[Records from a collection]
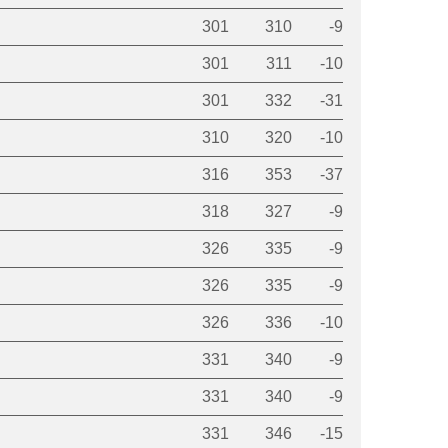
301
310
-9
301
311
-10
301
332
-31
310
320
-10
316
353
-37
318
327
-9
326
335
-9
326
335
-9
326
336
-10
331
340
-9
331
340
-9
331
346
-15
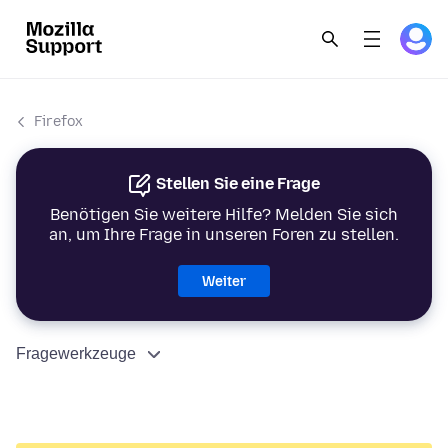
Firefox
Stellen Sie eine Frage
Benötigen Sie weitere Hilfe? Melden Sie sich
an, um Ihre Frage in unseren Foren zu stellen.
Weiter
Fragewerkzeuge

* * *

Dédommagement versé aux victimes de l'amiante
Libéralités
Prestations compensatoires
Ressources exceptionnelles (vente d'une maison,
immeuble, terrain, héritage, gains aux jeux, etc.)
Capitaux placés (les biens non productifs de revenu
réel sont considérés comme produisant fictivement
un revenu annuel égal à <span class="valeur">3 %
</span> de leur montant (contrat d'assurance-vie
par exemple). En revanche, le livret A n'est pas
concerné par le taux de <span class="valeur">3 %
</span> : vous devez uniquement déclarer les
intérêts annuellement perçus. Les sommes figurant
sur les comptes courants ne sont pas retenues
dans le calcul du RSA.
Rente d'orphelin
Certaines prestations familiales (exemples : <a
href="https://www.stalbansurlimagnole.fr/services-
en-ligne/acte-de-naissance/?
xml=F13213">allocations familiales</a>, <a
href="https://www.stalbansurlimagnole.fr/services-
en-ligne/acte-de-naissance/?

Task:
Please output exactly the lines between the one holding "Ressources exceptionnelles (vente" and the one holding "un revenu annuel" in the records above, inclusive, and nothing more.

Task output:
Ressources exceptionnelles (vente d'une maison,
immeuble, terrain, héritage, gains aux jeux, etc.)
Capitaux placés (les biens non productifs de revenu
réel sont considérés comme produisant fictivement
un revenu annuel égal à <span class="valeur">3 %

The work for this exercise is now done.